(Stored data)

——————————

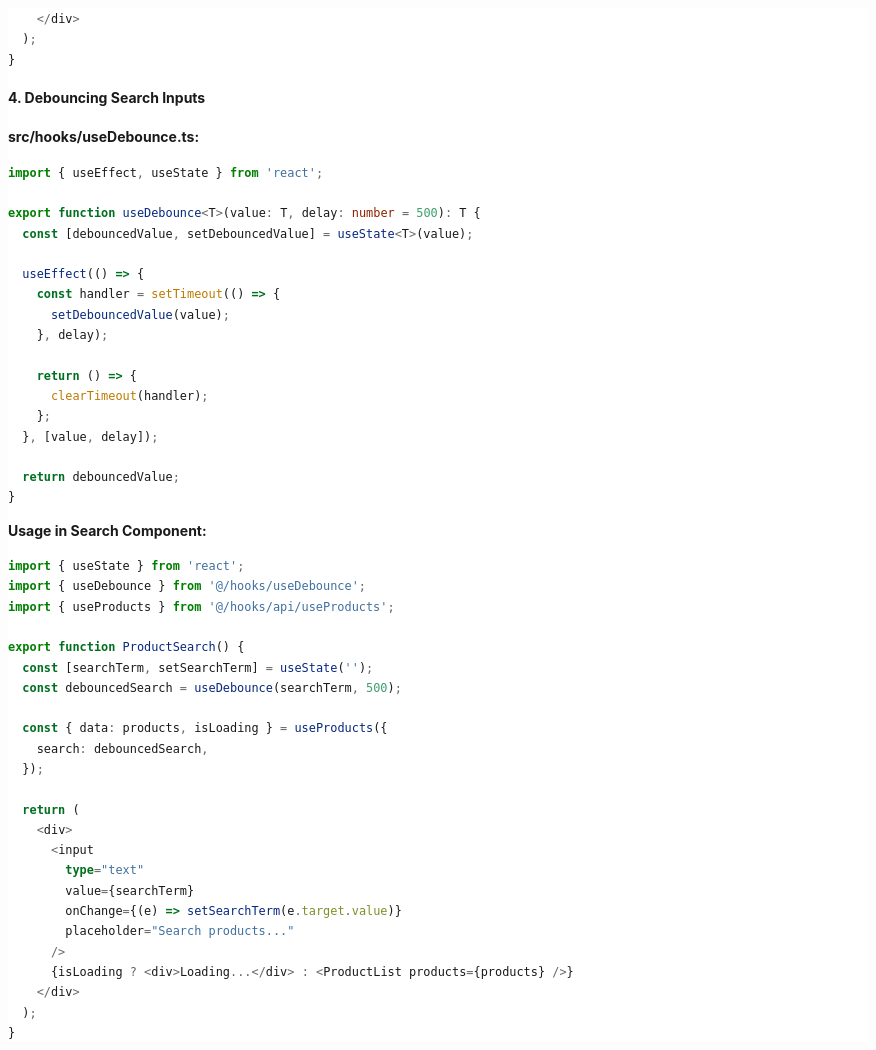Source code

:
 ```typescript
    </div>
  );
}
```

#### 4. Debouncing Search Inputs

**src/hooks/useDebounce.ts:**
```typescript
import { useEffect, useState } from 'react';

export function useDebounce<T>(value: T, delay: number = 500): T {
  const [debouncedValue, setDebouncedValue] = useState<T>(value);

  useEffect(() => {
    const handler = setTimeout(() => {
      setDebouncedValue(value);
    }, delay);

    return () => {
      clearTimeout(handler);
    };
  }, [value, delay]);

  return debouncedValue;
}
```

**Usage in Search Component:**
```typescript
import { useState } from 'react';
import { useDebounce } from '@/hooks/useDebounce';
import { useProducts } from '@/hooks/api/useProducts';

export function ProductSearch() {
  const [searchTerm, setSearchTerm] = useState('');
  const debouncedSearch = useDebounce(searchTerm, 500);

  const { data: products, isLoading } = useProducts({
    search: debouncedSearch,
  });

  return (
    <div>
      <input
        type="text"
        value={searchTerm}
        onChange={(e) => setSearchTerm(e.target.value)}
        placeholder="Search products..."
      />
      {isLoading ? <div>Loading...</div> : <ProductList products={products} />}
    </div>
  );
}
```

——————————

__Assignment__
Each line in the records above that contains the word "useState" must be copied.

__Written response__
import { useEffect, useState } from 'react';
  const [debouncedValue, setDebouncedValue] = useState<T>(value);
import { useState } from 'react';
  const [searchTerm, setSearchTerm] = useState('');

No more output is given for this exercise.